# THE PROBLEM
An exact restatement of all the data is required, with the pictures left out.

--- DATA PROVIDED Enclosed Below ---

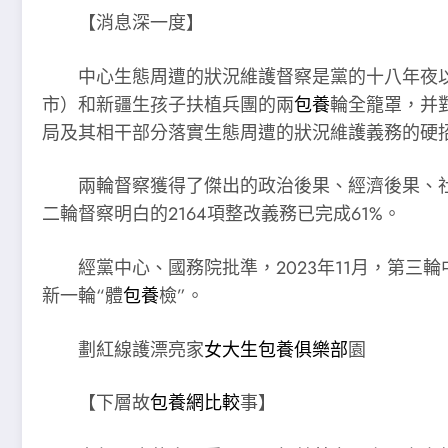
【消息深一度】
中心生態周遭的狀況維護督察是黨的十八年夜以
市）和新疆生孩子扶植兵團的兩
包養
輪全籠罩，并
局及其相干部分落實生態周遭的狀況維護義務的硬
兩輪督察獲得了傑出的政治後果、經濟後果、社會
二輪督察明白的2164項整改義務已完成61%。
經黨中心、國務院批準，2023年11月，第
新一輪“體
包養
檢”。
劃紅線護漂亮家
女大生包養俱樂部
園
【下層故
包養網比較
事】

--- End of Enclosed DATA PROVIDED ---

# EXERCISE OUTPUT
【消息深一度】
中心生態周遭的狀況維護督察是黨的十八年夜以
市）和新疆生孩子扶植兵團的兩
包養
輪全籠罩，并
局及其相干部分落實生態周遭的狀況維護義務的硬
兩輪督察獲得了傑出的政治後果、經濟後果、社會
二輪督察明白的2164項整改義務已完成61%。
經黨中心、國務院批準，2023年11月，第
新一輪“體
包養
檢”。
劃紅線護漂亮家
女大生包養俱樂部
園
【下層故
包養網比較
事】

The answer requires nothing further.